Dans sa conclusion n°2, elle a  fait savoir que dans le Contentieux sur le rachat de créances des héritiers par les sociétés SOFICO et CFU, Seydou dit Tahirou SARR, gérant des deux établissements, a déjà̀ dépensé́ plus de trois (3) milliards de FCFA dans ce dossier et les paiements qu’il a reçus jusqu’ici, ne couvrent même pas les sommes qu’il a avancées (on est très loin des 46 milliards régulièrement annoncés par Monsieur le Député Ousmane Sonko).  Les seuls montants qui sont sortis de la caisse du Trésor, à savoir les 2 845 875 000 FCFA, ont été́ payés à partir d’un compte de dépôt du Trésor dont le Receveur de Ngor Almadies Meïssa NDIAYE est le gérant exclusif.

Dans une Conclusion n°3, la commission a pointé du doigt l’existence de quelques dysfonctionnements dans l’organisation des services de l’Etat en matière d’expropriation, expliquant que la Commission d’Enquête a constaté́, pour le déplorer, que les délais de traitement des dossiers et d’attente des familles avant d’être indemnisées, sont trop longs.

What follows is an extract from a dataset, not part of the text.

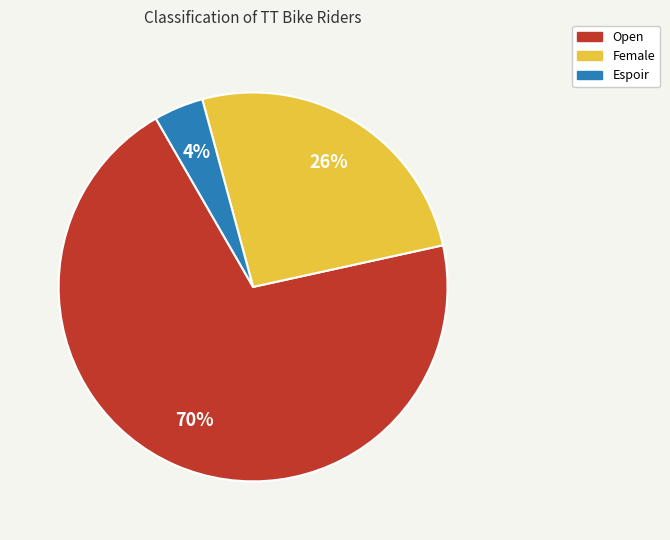

Is it true that Espoir is 4% of the pie?

True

 Et enfin dans sa conclusion n°4, elle a relevé la violation de la loi par le député́ Ousmane Sonko qui a joué un rôle d’intermédiaire pour le compte de certains des héritiers, en utilisant des prête-noms

Réponse du berger à la bergère, Ousmane Sonko, de démonter en pièces, le fameux rapport en ces termes : « D’abord, Mamour Diallo a validé une créance qui n’existe pas parce que l’expropriation de la famille Ndoye n’a jamais eu lieu. Le tribunal a refusé d’homologuer la cession de créance en faveur de Seydou Sarr. C’est donc sur la base d’une créance fictive qu’ils ont voulu payer 94 milliards. C’est extrêmement grave. » Pis, à l’en croire, la famille Ndoye ne possède qu’une partie du terrain en question. Le leader de Pastef-Les patriotes, de poursuivre son argumentaire en dénonçant une surévaluation de l’indemnisation à verser aux héritiers Ndoye.

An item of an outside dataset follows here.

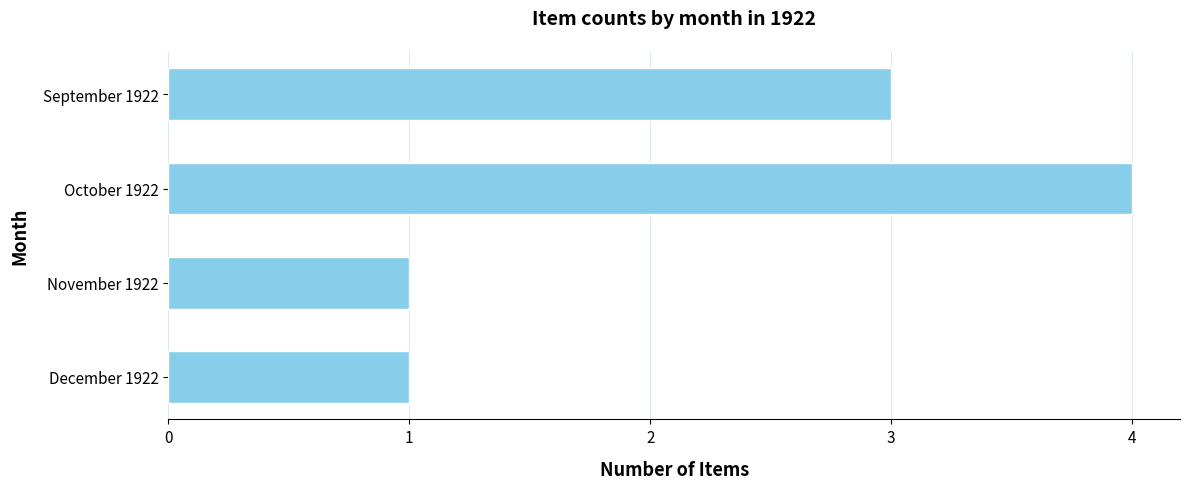

What is the sum of all values?

9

En tentant de blanchir Mamour Diallo, a ajouté celui-ci, “l’Assemblée nationale a menti. Ils ont tenté de salir Ousmane Sonko. Rien ne me lie à la famille Ndoye que j’ai rencontrée trois mois après ma première plainte”. Selon l’ancien inspecteur des impôts devenu expert fiscaliste, son associé Ismaëla Ba a son propre cabinet créé en 2014 et c’est ce cabinet qui défend les intérêts de la famille Ndoye.

Ousmane Sonko a par ailleurs mis en garde contre toute tentative de l’emprisonner. « S’ils veulent brûler ce pays, ils n’ont qu’à essayer. Nous ne serons pas les agneaux que Macky Sall va sacrifier », a-t-il prévenu. Avant d’appeler la Casamance et tout le Sénégal à se lever pour dire non. « Ce ne sont pas des menaces ni un appel à l’insurrection, mais on ne peut plus laisser Macky Sall agir comme si le Sénégal était sa propriété », a-t-il laissé entendre.

Un feuilleton qui est en tout cas loin de connaître son épilogue puisque les avocats de Mamour Diallo ont annoncé le dépôt d'une plainte pour le mardi 15 octobre au moment où nous publions cette chronique. Ils viseront la diffamation.